Copy out lines with the word "KRID" from the material that follows.

== Segment start ==

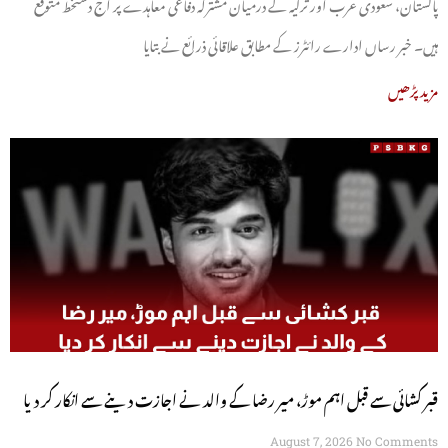
پاکستان، سعودی عرب اور ترکیہ کے درمیان مشترکہ دفاعی معاہدے پر آج دستخط متوقع
ہیں۔ خبر رساں ادارے رائٹرز کے مطابق علاقائی ذرائع نے بتایا
مزید پڑھیں
قبر کشائی سے قبل اہم موڑ، میر رضا کے والد نے اجازت دینے سے انکار کر دیا
August 7, 2026
No Comments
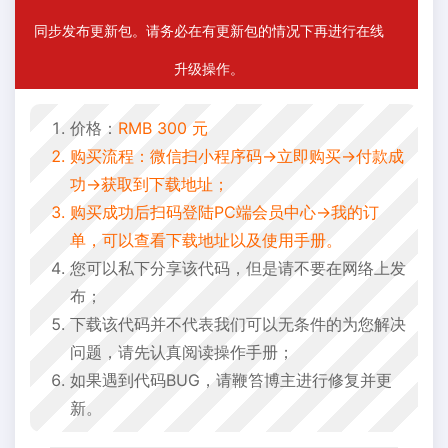
同步发布更新包。请务必在有更新包的情况下再进行在线
升级操作。
价格：
RMB 300 元
购买流程：微信扫小程序码->立即购买->付款成
功->获取到下载地址；
购买成功后扫码登陆PC端会员中心->我的订
单，可以查看下载地址以及使用手册。
您可以私下分享该代码，但是请不要在网络上发
布；
下载该代码并不代表我们可以无条件的为您解决
问题，请先认真阅读操作手册；
如果遇到代码BUG，请鞭笞博主进行修复并更
新。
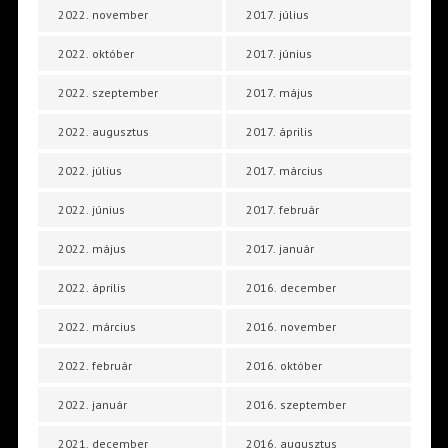
2022. november
2017. július
2022. október
2017. június
2022. szeptember
2017. május
2022. augusztus
2017. április
2022. július
2017. március
2022. június
2017. február
2022. május
2017. január
2022. április
2016. december
2022. március
2016. november
2022. február
2016. október
2022. január
2016. szeptember
2021. december
2016. augusztus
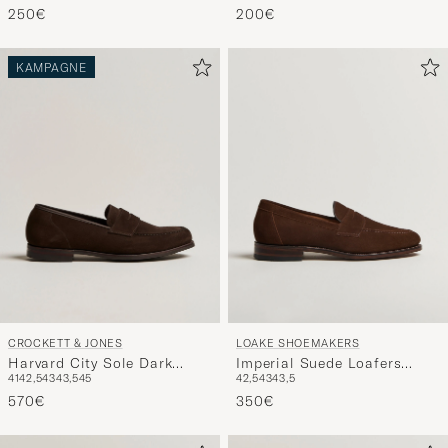
200€
250€
KAMPAGNE
CROCKETT & JONES
LOAKE SHOEMAKERS
Harvard City Sole Dark
Imperial Suede Loafers
41
42,5
43
43,5
45
42,5
43
43,5
Brown Suede
Brown
570€
350€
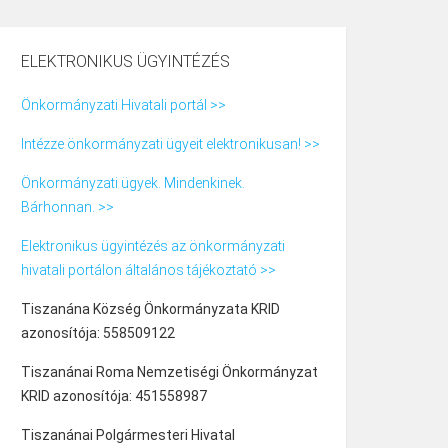
ELEKTRONIKUS ÜGYINTÉZÉS
Önkormányzati Hivatali portál >>
Intézze önkormányzati ügyeit elektronikusan! >>
Önkormányzati ügyek. Mindenkinek.
Bárhonnan. >>
Elektronikus ügyintézés az önkormányzati
hivatali portálon általános tájékoztató >>
Tiszanána Község Önkormányzata KRID
azonosítója: 558509122
Tiszanánai Roma Nemzetiségi Önkormányzat
KRID azonosítója: 451558987
Tiszanánai Polgármesteri Hivatal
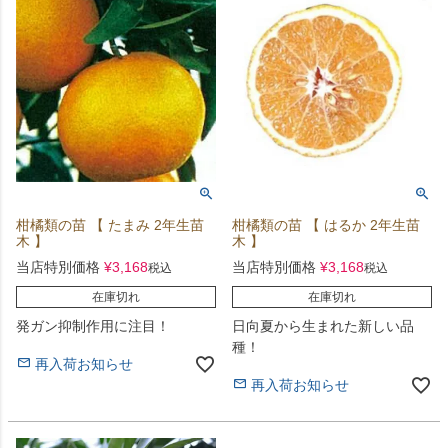
柑橘類の苗 【 たまみ 2年生苗
柑橘類の苗 【 はるか 2年生苗
木 】
木 】
当店特別価格
¥
3,168
当店特別価格
¥
3,168
税込
税込
在庫切れ
在庫切れ
発ガン抑制作用に注目！
日向夏から生まれた新しい品
種！
再入荷お知らせ
再入荷お知らせ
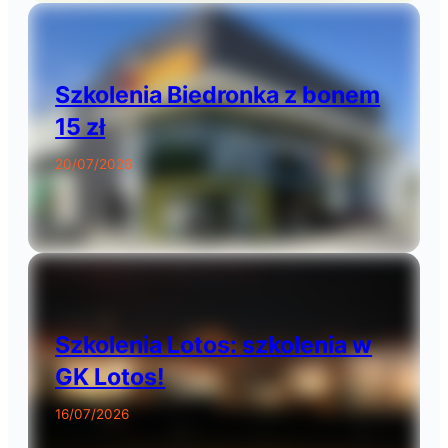
Szkolenia Biedronka z bonem
15 zł
20/07/2026
Szkolenia Lotos: szkolenia w
GK Lotos!
16/07/2026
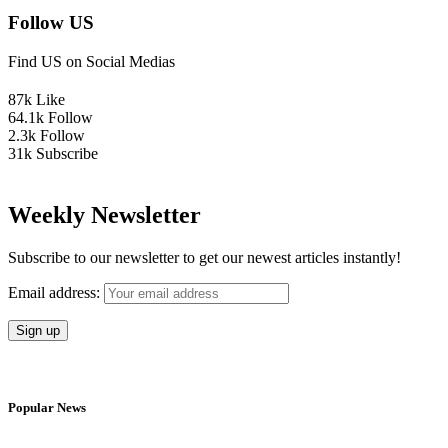
Follow US
Find US on Social Medias
87k
Like
64.1k
Follow
2.3k
Follow
31k
Subscribe
Weekly Newsletter
Subscribe to our newsletter to get our newest articles instantly!
Email address:
Popular News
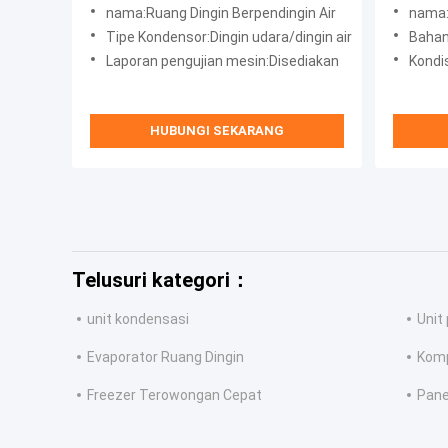
nama:Ruang Dingin Berpendingin Air
nama:K
Tipe Kondensor:Dingin udara/dingin air
Bahan
Laporan pengujian mesin:Disediakan
Kondi
HUBUNGI SEKARANG
Telusuri kategori：
unit kondensasi
Unit
Evaporator Ruang Dingin
Komp
Freezer Terowongan Cepat
Pane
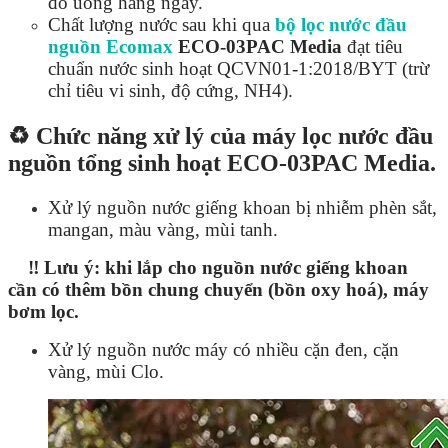
đồ uống hằng ngày.
Chất lượng nước sau khi qua
bộ lọc nước đầu
nguồn Ecomax
ECO-03PAC Media
đạt tiêu
chuẩn nước sinh hoạt QCVN01-1:2018/BYT (trừ
chỉ tiêu vi sinh, độ cứng, NH4).
♻️ Chức năng xử lý của máy lọc nước đầu
nguồn tổng sinh hoạt ECO-03PAC Media.
Xử lý nguồn nước giếng khoan bị nhiễm phèn sắt,
mangan, màu vàng, mùi tanh.
‼️ Lưu ý: khi lắp cho nguồn nước giếng khoan
cần có thêm bồn chung chuyển (bồn oxy hoá), máy
bơm lọc.
Xử lý nguồn nước máy có nhiều cặn đen, cặn
vàng, mùi Clo.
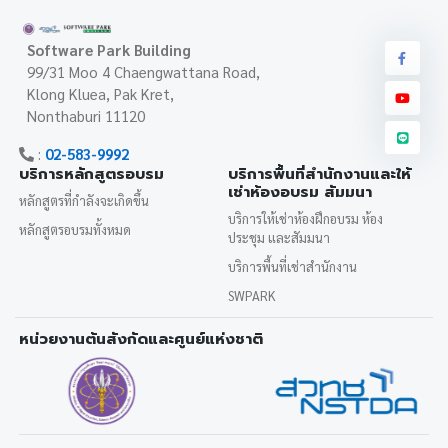
Software Park Building
99/31 Moo 4 Chaengwattana Road,
Klong Kluea, Pak Kret,
Nonthaburi 11120
:
02-583-9992
บริการหลักสูตรอบรม
บริการพื้นที่สำนักงานและให้
เช่าห้องอบรม สัมมนา
หลักสูตรที่กำลังจะเกิดขึ้น
บริการให้เช่าห้องฝึกอบรม ห้อง
หลักสูตรอบรมทั้งหมด
ประชุม และสัมมนา
บริการพื้นที่เช่าสำนักงาน
SWPARK
หน่วยงานต้นสังกัดและศูนย์แห่งชาติ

== Segment end ==

* **RESPONSE TO THIS TASK**
Tiszanána Község Önkormányzata KRID
KRID azonosítója: 451558987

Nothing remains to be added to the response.